● Приведенный текст:
"Книга как повествование никуда не денется"

Издатель, публицист и участник проекта «Фаланстер» Борис Куприянов – о партизански приспособленных общественных пространствах, коррумпированности фигуры автора на книжном рынке, цветных ликерах и проблеме обложек в России

В детстве я читал немного, но достаточно. Конечно, не как Владимир Ильич Ленин, перечитавший к шести годам всю русскую классику. Этим похвастаться не могу. В школе, например, я упустил «Преступление и наказание» и Шолохова, а из-за того, что моя старорежимная бабушка, работавшая библиотекарем и закончившая герценовский институт после революции, пичкала меня Диккенсом, его я тоже так и не прочитал. У нас дома были заведены библиотечные порядки, и книги я любил и люблю.

* * *

В мире-то все плохо с книгами, а у нас и того хуже, особенно потому что рынок только появляется и он никак не связан с книготорговлей. Так сложилось, что все нефтяные скважины заняты, все птицефабрики освоены, аммиаки и карбонаты разобраны, остались только книги, и вот этим людям приходится ими заниматься. В 2000-х это стало выкристаллизовываться очень ярко – пришли те, кто относится к этому как к рынку, стали его рыночно оценивать и рыночно развиваться, завели здесь свои порядки, и это очень подкосило российское книгоиздание как таковое.

● Исходные данные:
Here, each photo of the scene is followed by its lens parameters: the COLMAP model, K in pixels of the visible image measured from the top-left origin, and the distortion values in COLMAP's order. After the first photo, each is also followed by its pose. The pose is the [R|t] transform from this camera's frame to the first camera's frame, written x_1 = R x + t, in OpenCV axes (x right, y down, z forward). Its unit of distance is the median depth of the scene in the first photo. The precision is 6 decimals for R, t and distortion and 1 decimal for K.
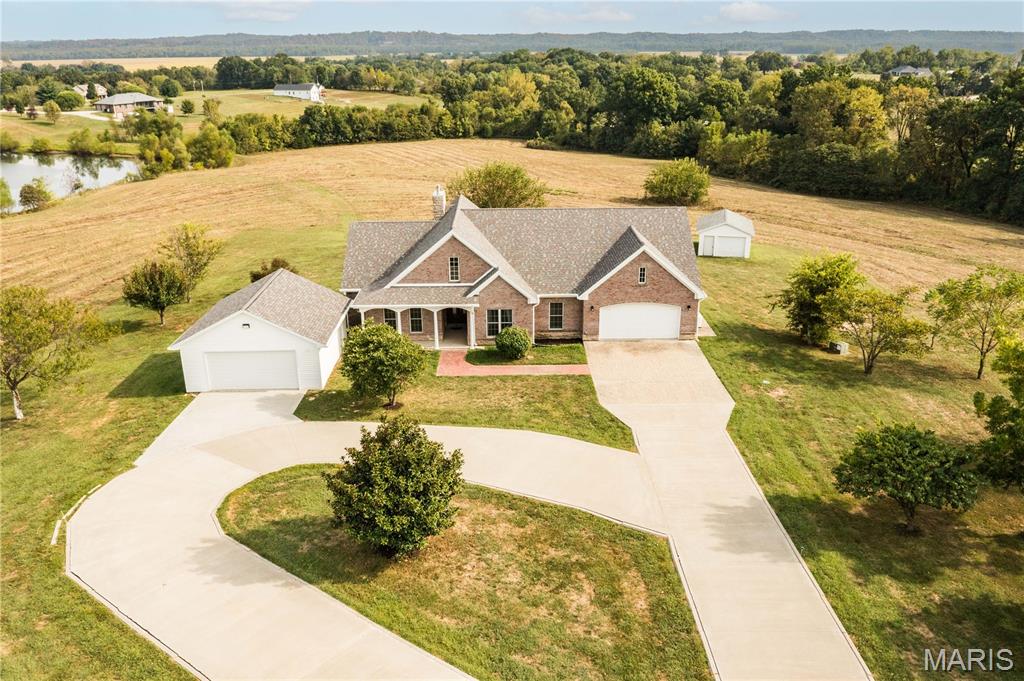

● Задания:
(A) Каким писателем, согласно интервью о книгах, пичкала автора интервью его бабушка?
(B) Продолжите интервью о книгах, начав сразу после его последнего предложения.

● Ответы к заданиям:
(A) Диккенсом.

(B)
* * *

У Андре Шиффрина в «Легко ли быть издателем» описывается ситуация в издательском мире образца 2000-х. Когда книга вышла, нам казалось, что это все про загнивающий Запад и никакого отношения к нам не имеет, но тот путь, который там прошли за тридцать лет, мы прошли за пятилетку. Все те же тенденции сложились и у нас, эта ситуация очень печальная. Если мы относимся к книге как к товару, как к определенной вещи, которая имеет прибавочную стоимость, мы теряем очень многое в этом объекте. Это происходит во всем мире так или иначе, но у нас это происходит ускоренными темпами. Мы уже сейчас обогнали Запад на этом порочном пути.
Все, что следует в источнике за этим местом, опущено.